Absolutely. Jessica, I'm I'm so grateful for the conversation. It's really been an incredibly insightful look into how creator ecosystems are are really starting to transform retail in in more profound ways. And uh some of the things that you shared, I think certainly have enlightened my my perspective, and and I sure appreciate you you sharing with them and you joining us today.

SPEAKER_01:

Yeah, thanks for having me. It was a lot of fun. I always love when there's an opportunity to talk about that bridging between social and commerce. There are many conferences and platforms that really come deep in influencer and the role influencer can play in media and brand building. Uh, I don't think enough people talking about the digital shelf and the role that creators can play in driving commerce uh and some of the challenges that are you know inherently baked into that.

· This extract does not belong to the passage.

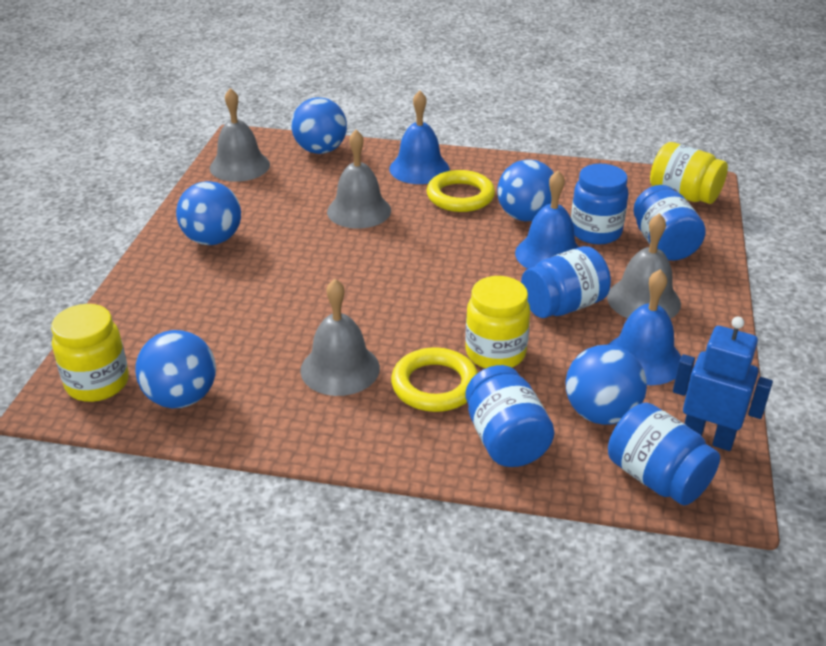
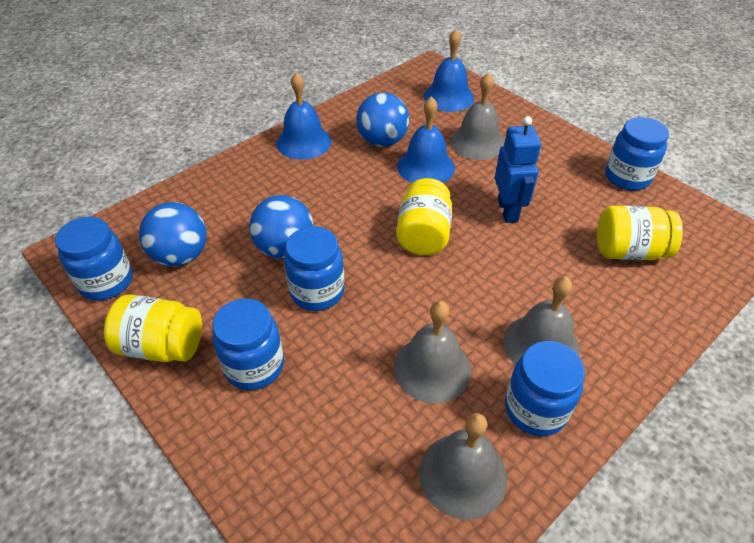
blue ball: 5 -> 3
yellow ring: 2 -> 0

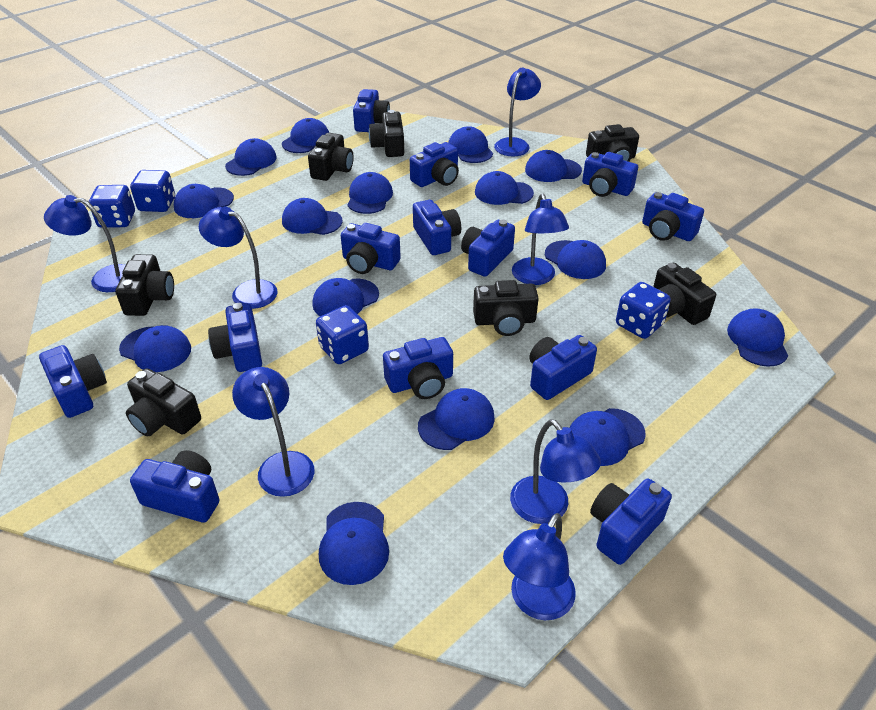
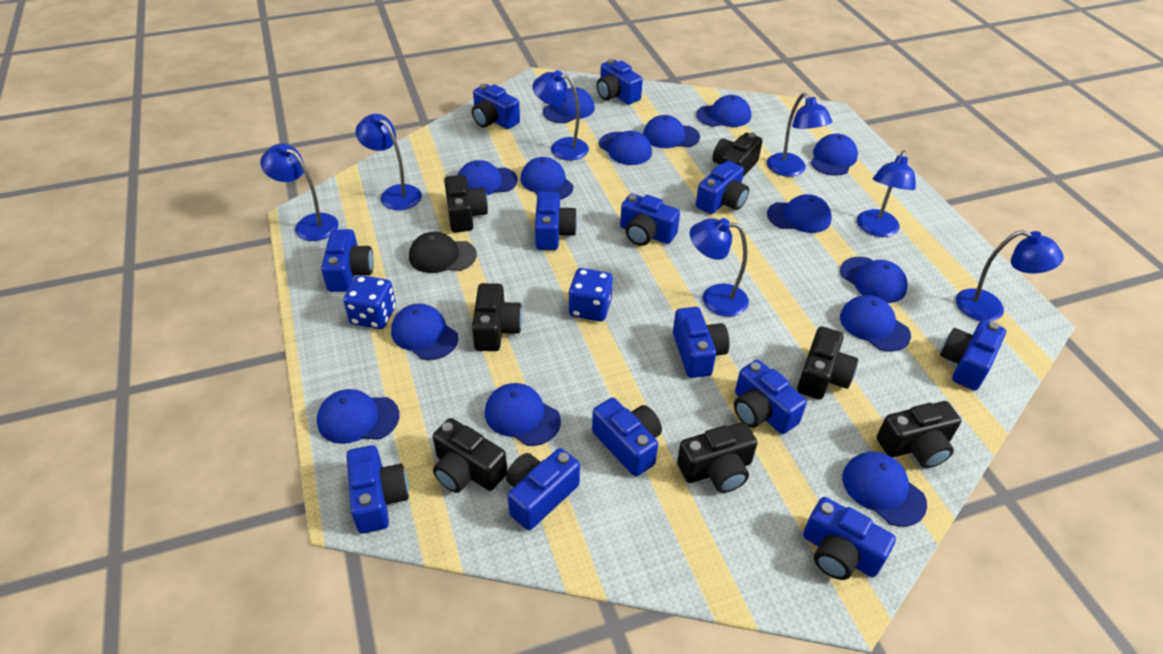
black cap: 0 -> 1
blue cap: 15 -> 14
blue dice: 4 -> 2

And so you love the opportunity and thanks for having me.

SPEAKER_00:

You bet. My pleasure. And I share your perspective. There's not enough discussion about the role on the digital shelf, and that's part of why I wanted to have you on, and you provide a lot of great uh value and insight for the audience today. So thank you for that. Uh for our audience, uh if you'd like to learn more about what Jessica and the team at PartnerUp do, we'll put uh a link to their website up on uh the screen for you. And I want to thank Jessica again for joining me and helping us to see how partnership marketing and and uh in this content is really evolving and enhancing the shopping experience for consumers and creating a wonderful business opportunity for creators as well. That's it for now. Thanks for listening for the digital front door. I'm Scott Benedict.